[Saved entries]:
---
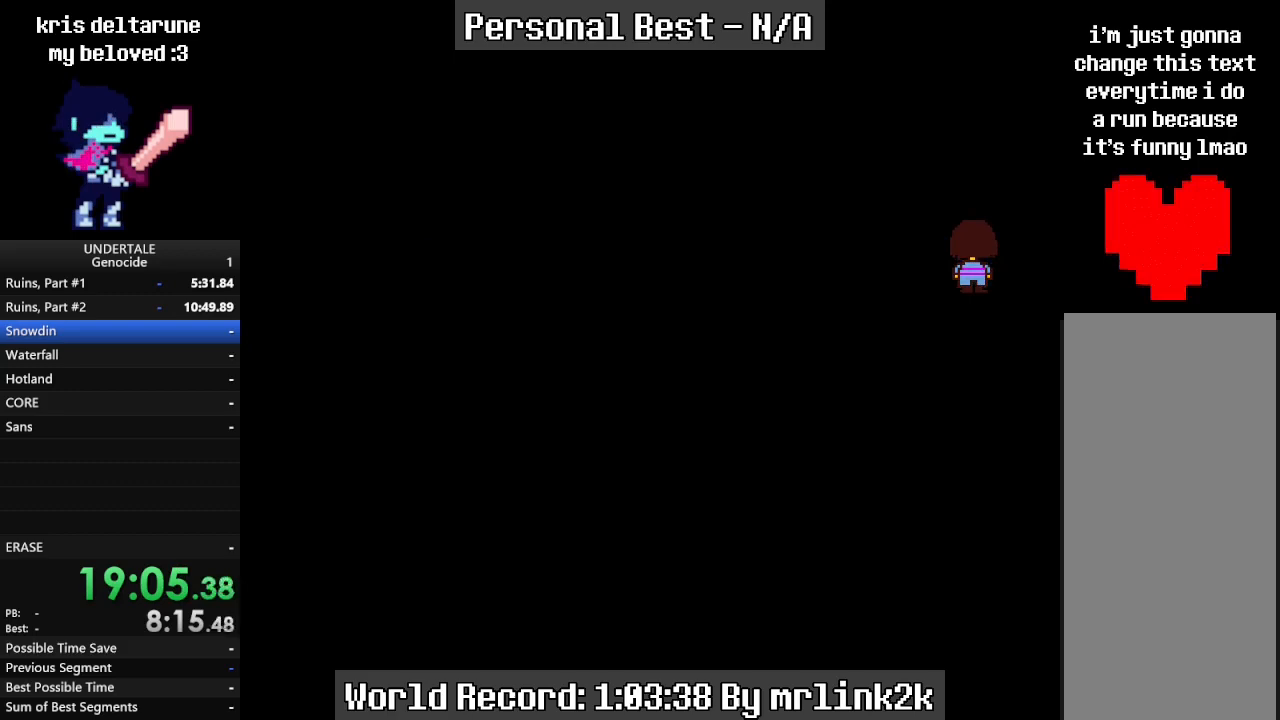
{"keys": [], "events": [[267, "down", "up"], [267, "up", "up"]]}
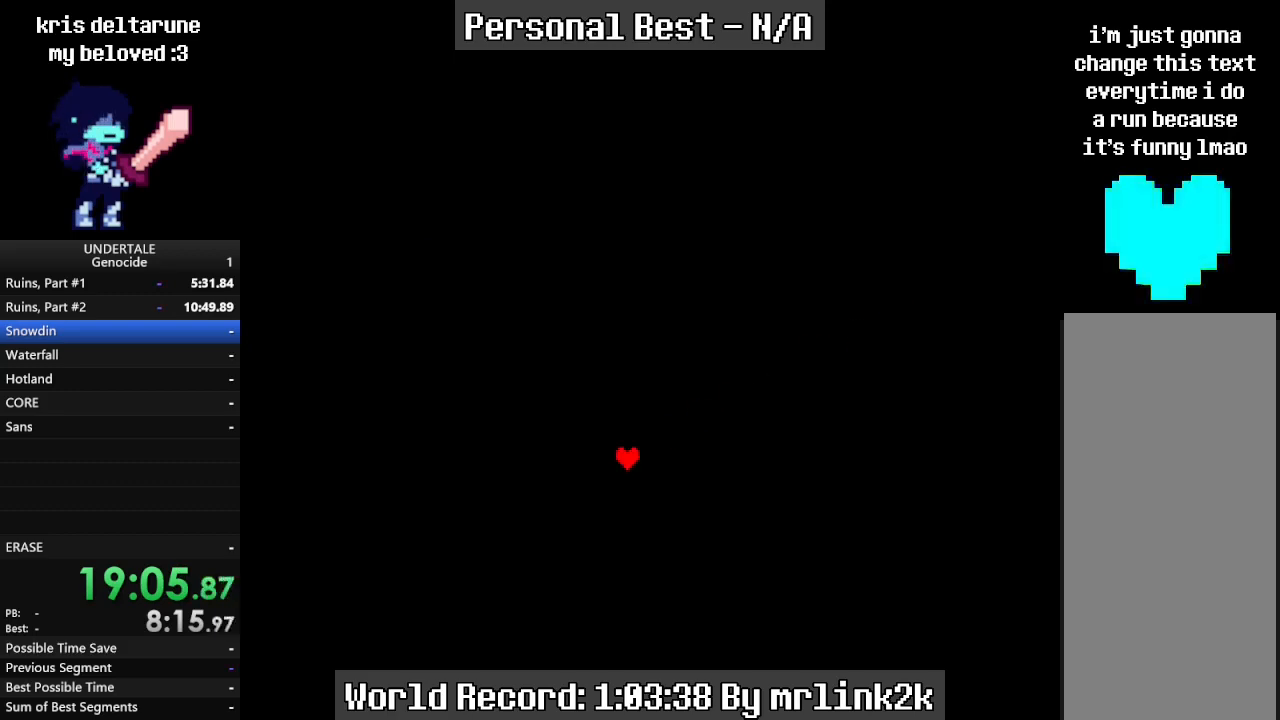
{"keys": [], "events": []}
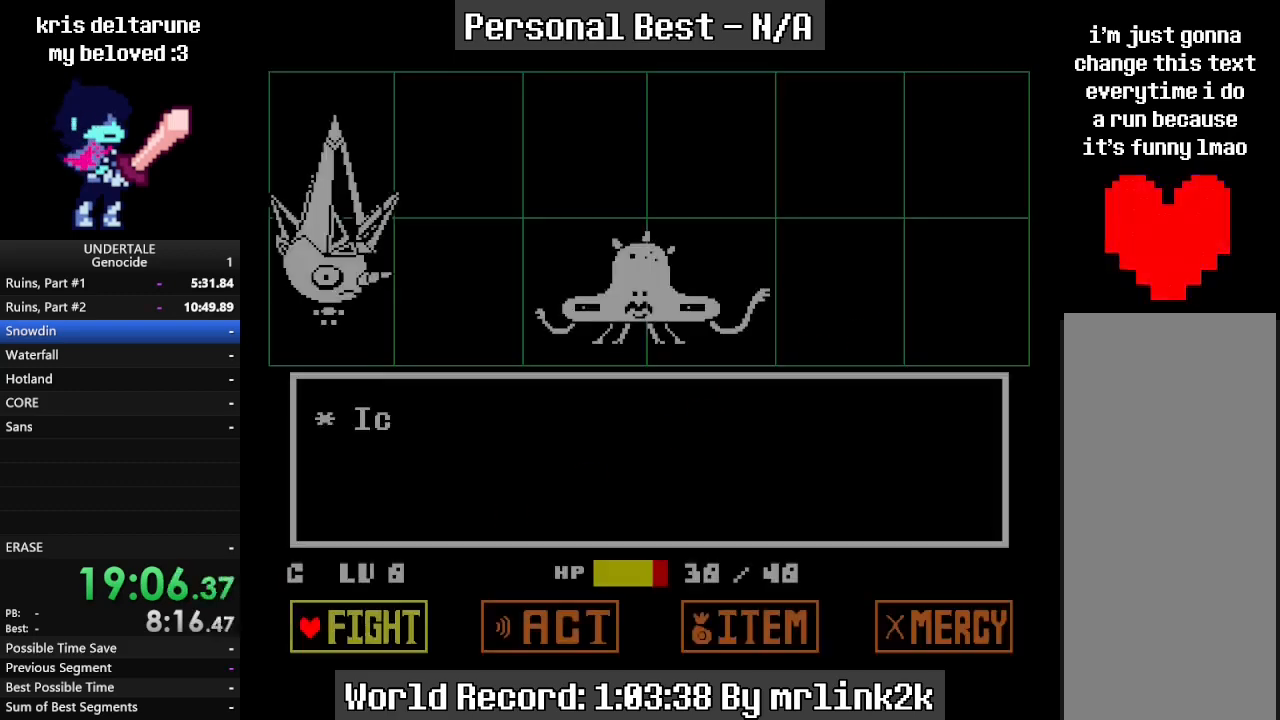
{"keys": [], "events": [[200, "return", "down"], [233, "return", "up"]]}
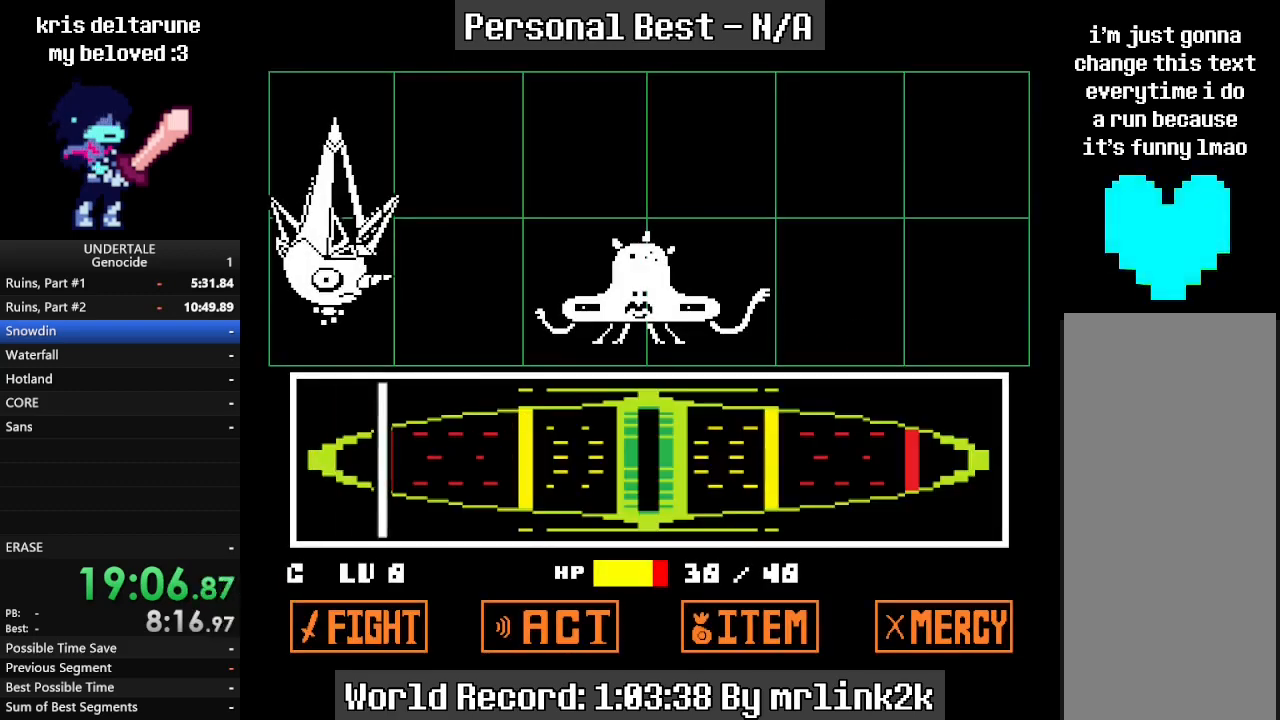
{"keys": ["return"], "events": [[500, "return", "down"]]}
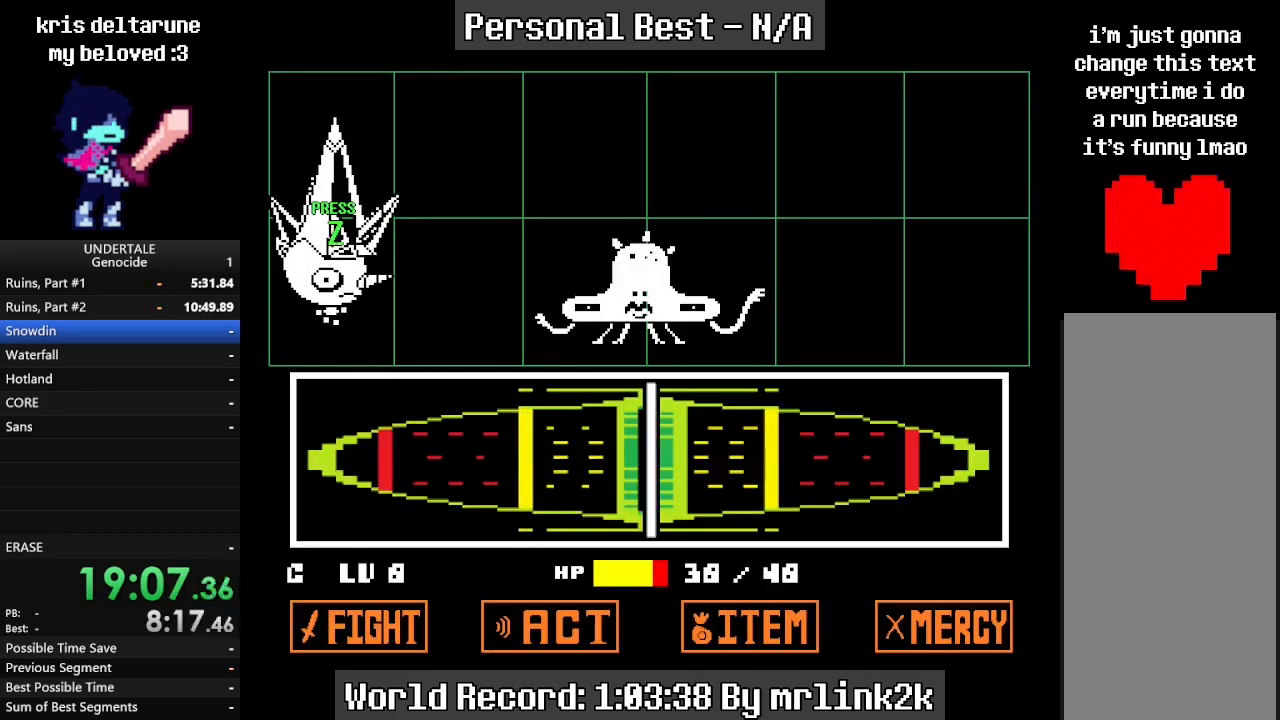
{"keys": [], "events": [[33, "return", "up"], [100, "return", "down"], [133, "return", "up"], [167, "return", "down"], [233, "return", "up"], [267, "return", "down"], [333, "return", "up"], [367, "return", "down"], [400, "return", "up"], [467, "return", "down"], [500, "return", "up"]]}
---
[What is expected]: The reply must hold every line above exactly as written and none of the pictures.

[Task output]:
{"keys": [], "events": [[267, "down", "up"], [267, "up", "up"]]}
{"keys": [], "events": []}
{"keys": [], "events": [[200, "return", "down"], [233, "return", "up"]]}
{"keys": ["return"], "events": [[500, "return", "down"]]}
{"keys": [], "events": [[33, "return", "up"], [100, "return", "down"], [133, "return", "up"], [167, "return", "down"], [233, "return", "up"], [267, "return", "down"], [333, "return", "up"], [367, "return", "down"], [400, "return", "up"], [467, "return", "down"], [500, "return", "up"]]}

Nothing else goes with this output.